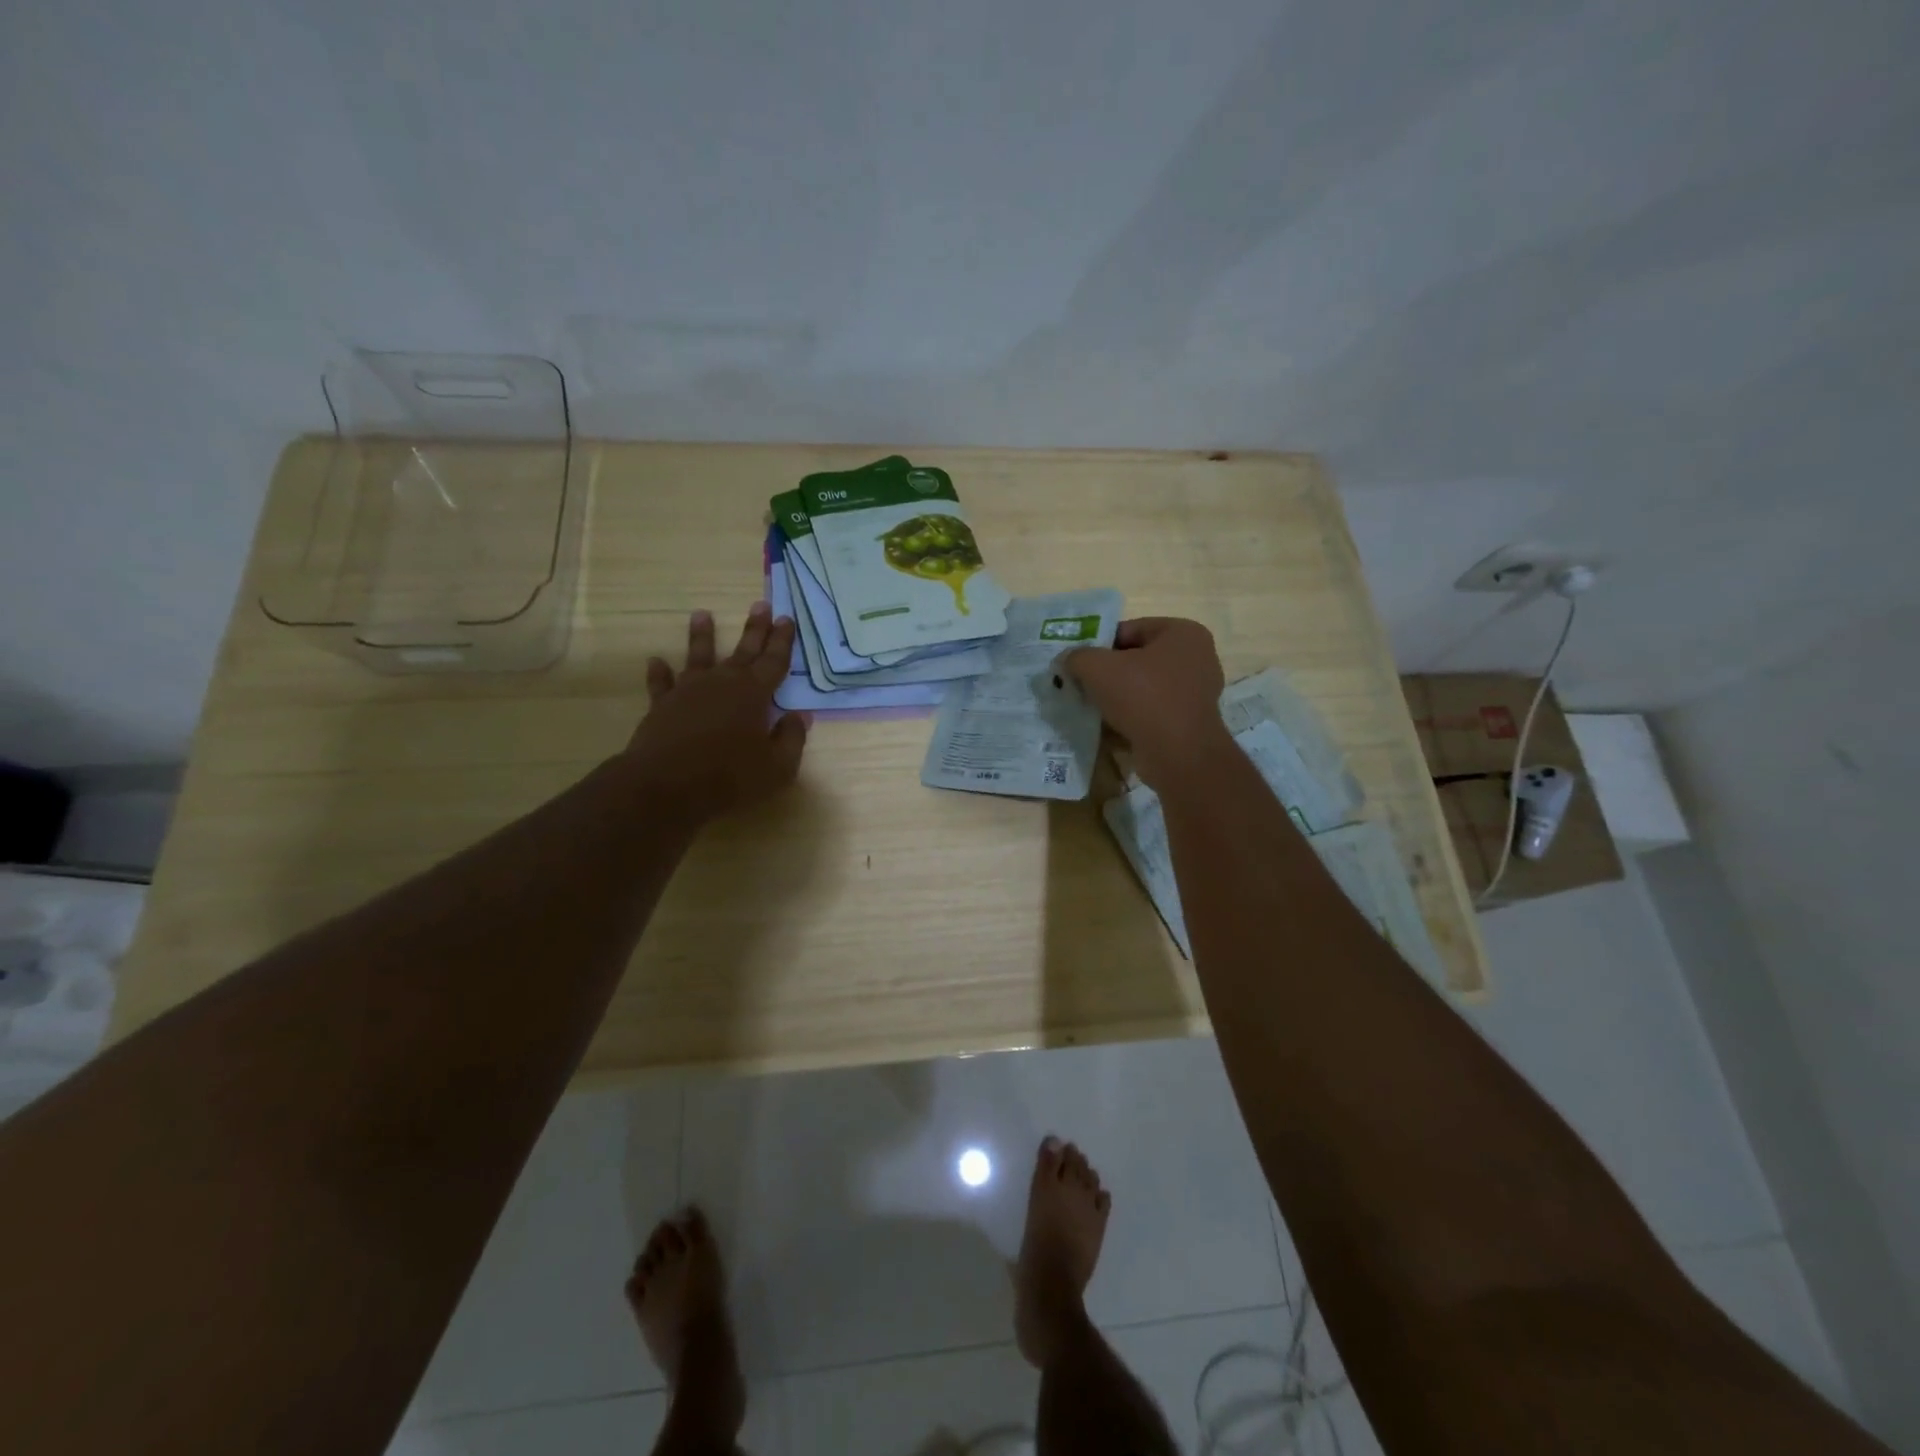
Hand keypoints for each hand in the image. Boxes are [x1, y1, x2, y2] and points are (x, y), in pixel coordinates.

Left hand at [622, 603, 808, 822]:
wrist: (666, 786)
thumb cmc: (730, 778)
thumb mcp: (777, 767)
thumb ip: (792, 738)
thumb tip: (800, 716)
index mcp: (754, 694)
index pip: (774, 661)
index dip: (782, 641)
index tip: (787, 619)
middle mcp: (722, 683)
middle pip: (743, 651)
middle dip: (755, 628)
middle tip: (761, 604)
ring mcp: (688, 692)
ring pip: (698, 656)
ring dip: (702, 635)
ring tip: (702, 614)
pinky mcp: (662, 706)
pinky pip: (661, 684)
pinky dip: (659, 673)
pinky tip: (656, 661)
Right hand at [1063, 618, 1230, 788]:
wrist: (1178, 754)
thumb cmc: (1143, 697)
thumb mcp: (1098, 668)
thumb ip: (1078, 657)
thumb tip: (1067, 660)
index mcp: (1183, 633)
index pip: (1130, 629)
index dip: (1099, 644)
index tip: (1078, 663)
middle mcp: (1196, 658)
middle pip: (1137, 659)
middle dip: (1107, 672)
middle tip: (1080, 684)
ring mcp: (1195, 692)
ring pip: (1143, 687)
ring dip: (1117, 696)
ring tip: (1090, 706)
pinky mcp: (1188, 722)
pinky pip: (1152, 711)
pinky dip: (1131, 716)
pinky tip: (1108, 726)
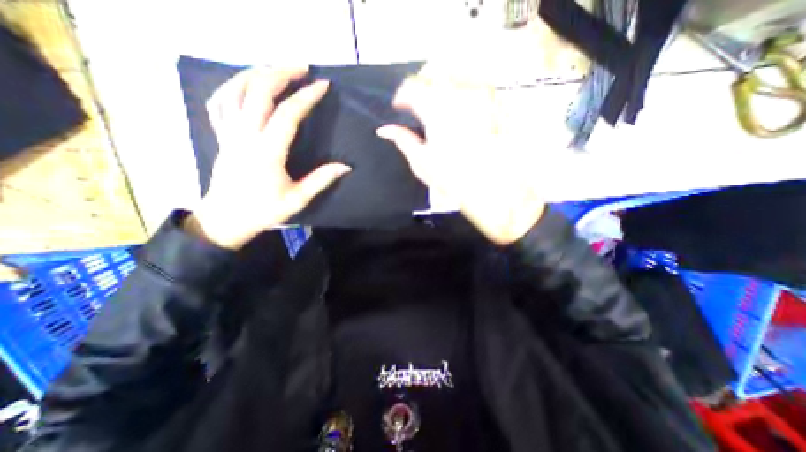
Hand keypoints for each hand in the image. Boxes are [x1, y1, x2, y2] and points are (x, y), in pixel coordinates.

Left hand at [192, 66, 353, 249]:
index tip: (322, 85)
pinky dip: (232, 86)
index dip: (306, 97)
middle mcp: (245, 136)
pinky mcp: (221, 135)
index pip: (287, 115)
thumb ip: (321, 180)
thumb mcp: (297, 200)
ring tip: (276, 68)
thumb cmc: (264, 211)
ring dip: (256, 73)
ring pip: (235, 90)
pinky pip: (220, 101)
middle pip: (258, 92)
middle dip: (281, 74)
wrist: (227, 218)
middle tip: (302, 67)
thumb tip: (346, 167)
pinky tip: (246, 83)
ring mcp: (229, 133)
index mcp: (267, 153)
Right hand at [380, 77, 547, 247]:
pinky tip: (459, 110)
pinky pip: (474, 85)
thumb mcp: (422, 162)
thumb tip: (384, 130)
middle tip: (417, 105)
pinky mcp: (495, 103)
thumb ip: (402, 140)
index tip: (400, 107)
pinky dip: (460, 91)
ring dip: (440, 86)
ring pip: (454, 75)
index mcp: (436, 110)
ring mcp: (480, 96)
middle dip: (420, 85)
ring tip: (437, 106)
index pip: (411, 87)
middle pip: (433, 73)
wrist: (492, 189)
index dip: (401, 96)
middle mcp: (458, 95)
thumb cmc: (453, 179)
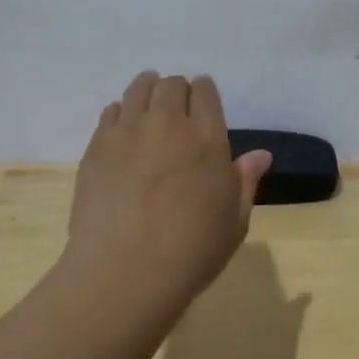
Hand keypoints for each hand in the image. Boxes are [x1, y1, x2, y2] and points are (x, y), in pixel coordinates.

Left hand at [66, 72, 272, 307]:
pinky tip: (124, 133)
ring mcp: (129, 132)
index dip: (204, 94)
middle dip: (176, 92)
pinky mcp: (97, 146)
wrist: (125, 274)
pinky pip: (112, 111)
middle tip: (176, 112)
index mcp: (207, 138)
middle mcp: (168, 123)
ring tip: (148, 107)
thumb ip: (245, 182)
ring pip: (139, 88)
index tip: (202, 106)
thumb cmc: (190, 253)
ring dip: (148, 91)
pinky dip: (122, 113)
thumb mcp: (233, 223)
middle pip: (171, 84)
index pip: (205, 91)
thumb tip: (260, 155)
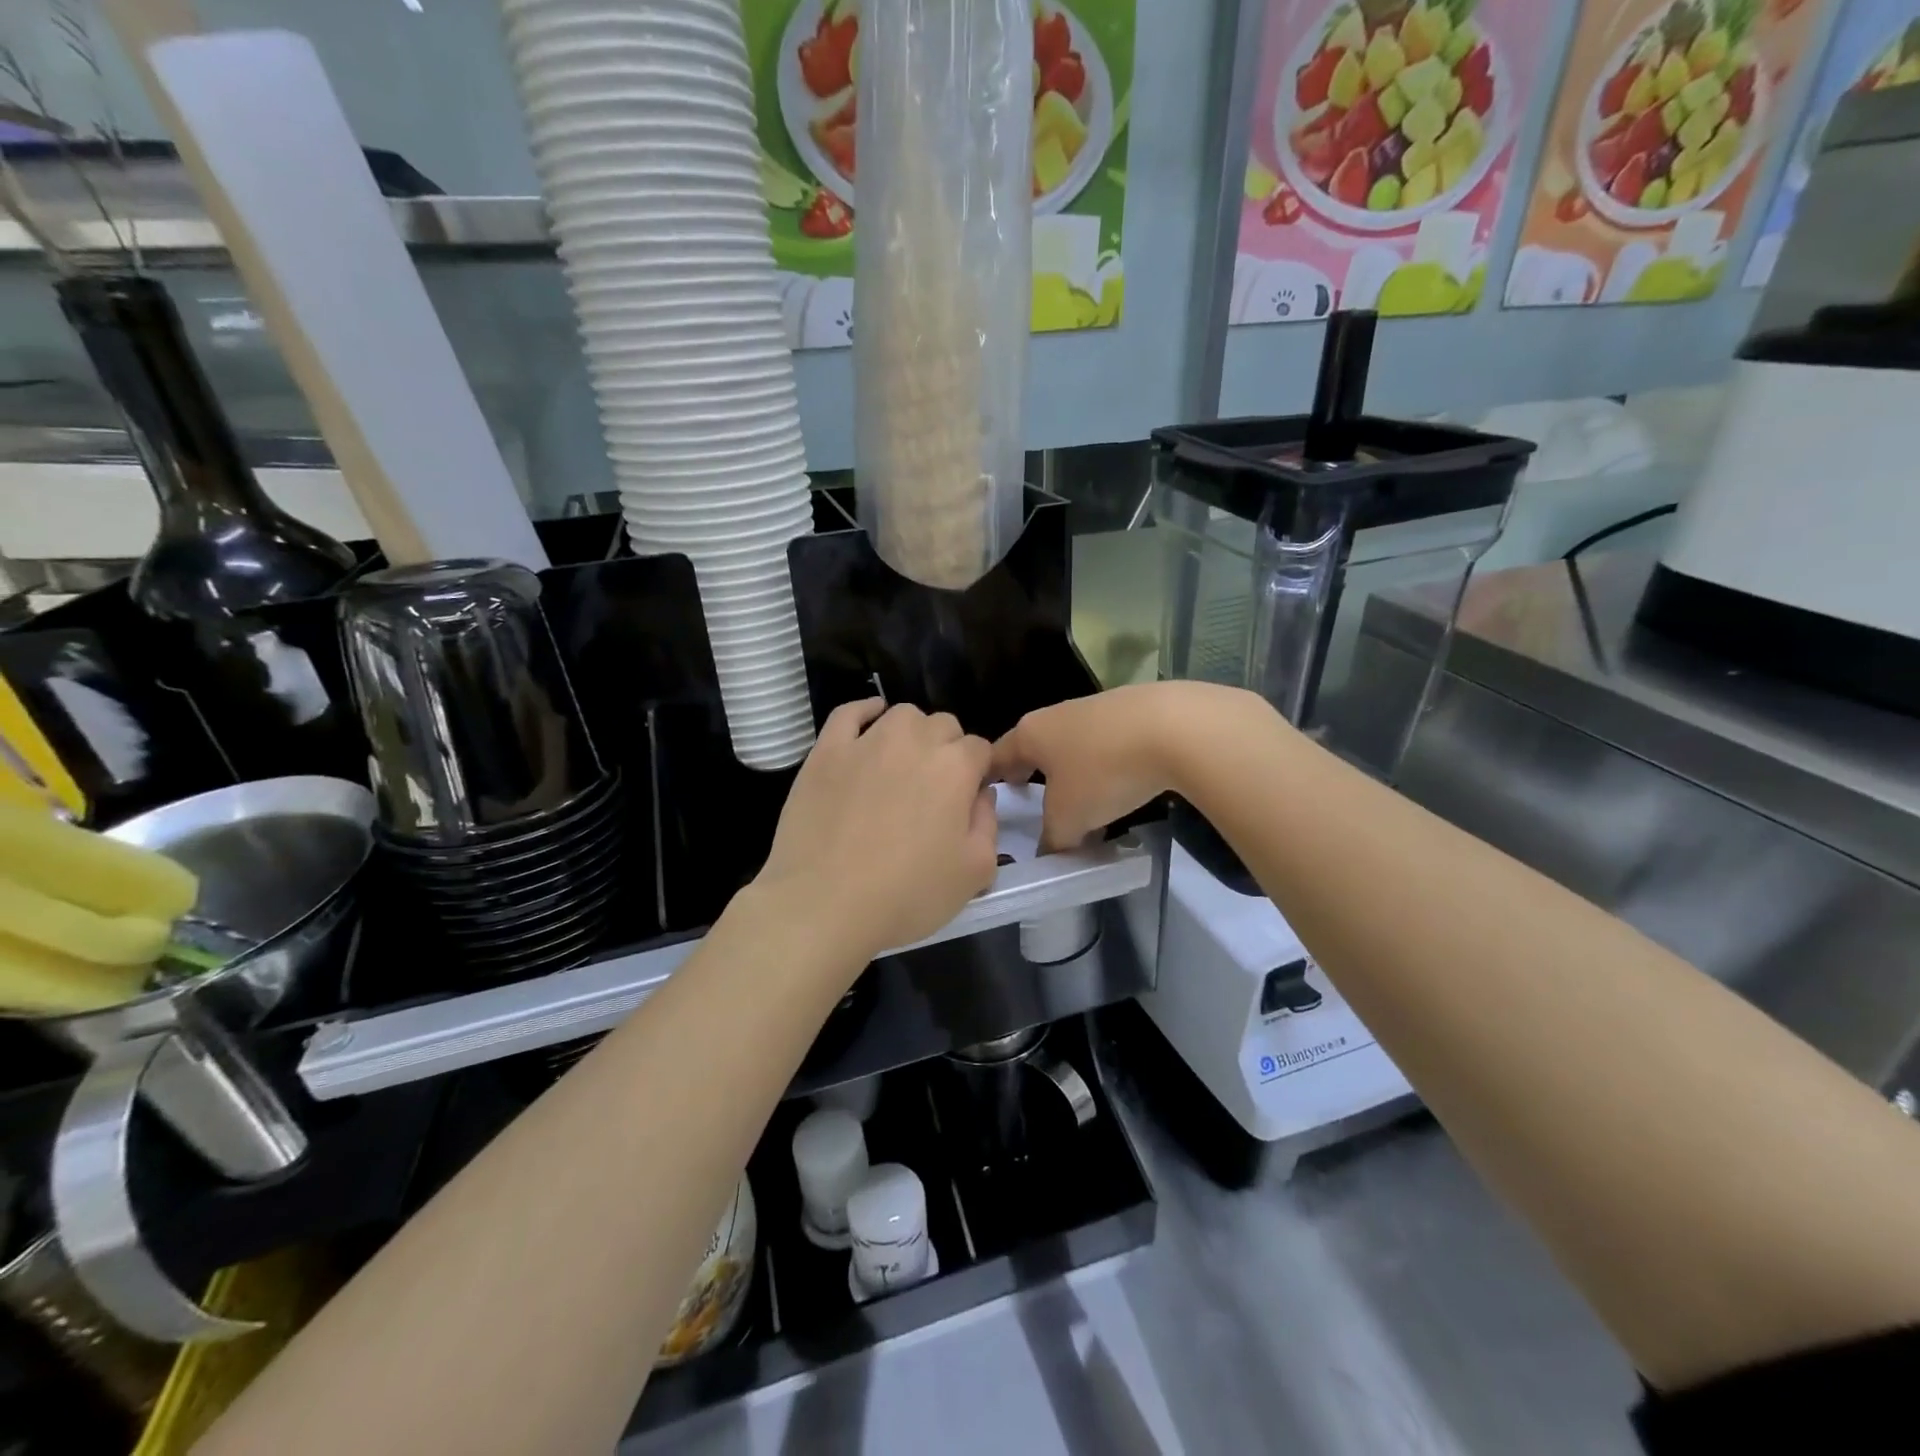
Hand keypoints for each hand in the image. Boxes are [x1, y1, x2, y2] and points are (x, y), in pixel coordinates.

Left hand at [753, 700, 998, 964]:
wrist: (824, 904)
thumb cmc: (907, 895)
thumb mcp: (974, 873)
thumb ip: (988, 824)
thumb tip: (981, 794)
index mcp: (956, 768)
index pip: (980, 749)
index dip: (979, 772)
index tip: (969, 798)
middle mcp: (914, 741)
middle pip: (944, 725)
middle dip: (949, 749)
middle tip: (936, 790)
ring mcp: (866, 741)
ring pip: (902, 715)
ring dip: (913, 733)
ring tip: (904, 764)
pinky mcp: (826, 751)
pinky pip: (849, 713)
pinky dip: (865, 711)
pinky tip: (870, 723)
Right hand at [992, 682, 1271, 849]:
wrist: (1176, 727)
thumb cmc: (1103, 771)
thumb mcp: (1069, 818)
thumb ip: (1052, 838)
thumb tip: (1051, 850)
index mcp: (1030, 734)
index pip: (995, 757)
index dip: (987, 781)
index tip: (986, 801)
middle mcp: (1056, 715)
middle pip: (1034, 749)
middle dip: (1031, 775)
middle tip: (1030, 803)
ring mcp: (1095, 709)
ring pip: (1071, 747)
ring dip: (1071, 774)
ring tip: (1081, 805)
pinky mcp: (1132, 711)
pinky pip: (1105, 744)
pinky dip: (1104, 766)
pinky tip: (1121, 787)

# # #

What is needed =
Your answer should hold every record above, printed exactly and free of pictures.

Solution to this task =
Hand keypoints for each hand in the image. Boxes are [x1, y1, x2, y2] and points are (x, y), in pixel coordinates.

Left hand at [622, 603, 808, 822]:
wrist: (666, 786)
thumb cmc: (730, 778)
thumb mcp: (777, 767)
thumb ip: (792, 738)
thumb tip: (800, 716)
index mcp: (754, 694)
index pip: (774, 661)
index dip: (782, 641)
index tip: (787, 619)
middle mcp: (722, 683)
middle pip: (743, 651)
middle dip: (755, 628)
middle tip: (761, 604)
ring mcp: (688, 692)
ring pip: (698, 656)
ring dip: (702, 635)
ring tip: (702, 614)
pinky mcp: (662, 706)
pinky pip: (661, 684)
pinky dip: (659, 673)
pinky tip: (656, 661)
Right hand at [1063, 618, 1230, 788]:
wrist: (1178, 754)
thumb cmc: (1143, 697)
thumb mcp: (1098, 668)
thumb ip: (1078, 657)
thumb tip: (1067, 660)
index mcp: (1183, 633)
index pip: (1130, 629)
index dip: (1099, 644)
index tip: (1078, 663)
middle mcp: (1196, 658)
middle pip: (1137, 659)
middle dip: (1107, 672)
middle tip: (1080, 684)
ring mcp: (1195, 692)
ring pip: (1143, 687)
ring dip: (1117, 696)
ring tip: (1090, 706)
pinky mcp: (1188, 722)
pinky pip: (1152, 711)
pinky dip: (1131, 716)
pinky tip: (1108, 726)
Hand keypoints for each hand in the image. Boxes are [x1, y1, x2, y2] and points are (x, y), in pixel coordinates.

Left hand at [192, 66, 353, 249]:
index tip: (322, 85)
pinky dip: (232, 86)
index dip: (306, 97)
middle mcp: (245, 136)
pinky mcp: (221, 135)
index pip: (287, 115)
thumb ip: (321, 180)
thumb mcp: (297, 200)
ring tip: (276, 68)
thumb cmc: (264, 211)
ring dip: (256, 73)
ring pip: (235, 90)
pinky pip: (220, 101)
middle pip: (258, 92)
middle dip: (281, 74)
wrist: (227, 218)
middle tip: (302, 67)
thumb tip: (346, 167)
pinky tip: (246, 83)
ring mcp: (229, 133)
index mcp: (267, 153)
Right hand at [380, 77, 547, 247]:
pinky tip: (459, 110)
pinky pip: (474, 85)
thumb mcp: (422, 162)
thumb tip: (384, 130)
middle tip: (417, 105)
pinky mcp: (495, 103)
thumb ip: (402, 140)
index tip: (400, 107)
pinky dip: (460, 91)
ring dip: (440, 86)
ring pip: (454, 75)
index mcp: (436, 110)
ring mcp: (480, 96)
middle dip: (420, 85)
ring tip: (437, 106)
index pip: (411, 87)
middle pip: (433, 73)
wrist: (492, 189)
index dip: (401, 96)
middle mcp: (458, 95)
thumb cmc: (453, 179)
Hand keypoints for each hand in the image. Boxes are [x1, y1, x2, y2] and points are (x, y), in pixel coordinates.

Left hand at [66, 72, 272, 307]:
pinky tip: (124, 133)
ring mcp: (129, 132)
index dip: (204, 94)
middle dip: (176, 92)
pinky mcp: (97, 146)
wrist: (125, 274)
pinky pip: (112, 111)
middle tip: (176, 112)
index mcp: (207, 138)
middle mcp: (168, 123)
ring tip: (148, 107)
thumb ip: (245, 182)
ring pip: (139, 88)
index tip: (202, 106)
thumb cmc: (190, 253)
ring dip: (148, 91)
pinky dip: (122, 113)
thumb mcp: (233, 223)
middle pip: (171, 84)
index pip: (205, 91)
thumb tip: (260, 155)
Hand keypoints for each hand in the image. Boxes are [x1, y1, x2, y2] and points are (x, y), in pixel coordinates.

Left hand at [753, 700, 998, 964]:
wrist: (824, 904)
thumb cmc: (907, 895)
thumb mcp: (974, 873)
thumb ip: (988, 824)
thumb tip: (981, 794)
index mcp: (956, 768)
index pip: (980, 749)
index dip: (979, 772)
index tip: (969, 798)
middle mcp: (914, 741)
middle pip: (944, 725)
middle dip: (949, 749)
middle tip: (936, 790)
ring mcp: (866, 741)
ring pip: (902, 715)
ring dip: (913, 733)
ring tip: (904, 764)
pinky mcp: (826, 751)
pinky pip: (849, 713)
pinky dip: (865, 711)
pinky tip: (870, 723)
Right hand at [992, 682, 1271, 849]:
wrist: (1176, 727)
thumb cmc: (1103, 771)
thumb mcp: (1069, 818)
thumb ip: (1052, 838)
thumb tip: (1051, 850)
index mcp: (1030, 734)
index pip: (995, 757)
index dip: (987, 781)
index tip: (986, 801)
middle mcp: (1056, 715)
middle pip: (1034, 749)
middle dip: (1031, 775)
middle tip: (1030, 803)
ring mcp: (1095, 709)
ring pip: (1071, 747)
ring dip: (1071, 774)
ring tip: (1081, 805)
pinky mcp: (1132, 711)
pinky pip: (1105, 744)
pinky dip: (1104, 766)
pinky tip: (1121, 787)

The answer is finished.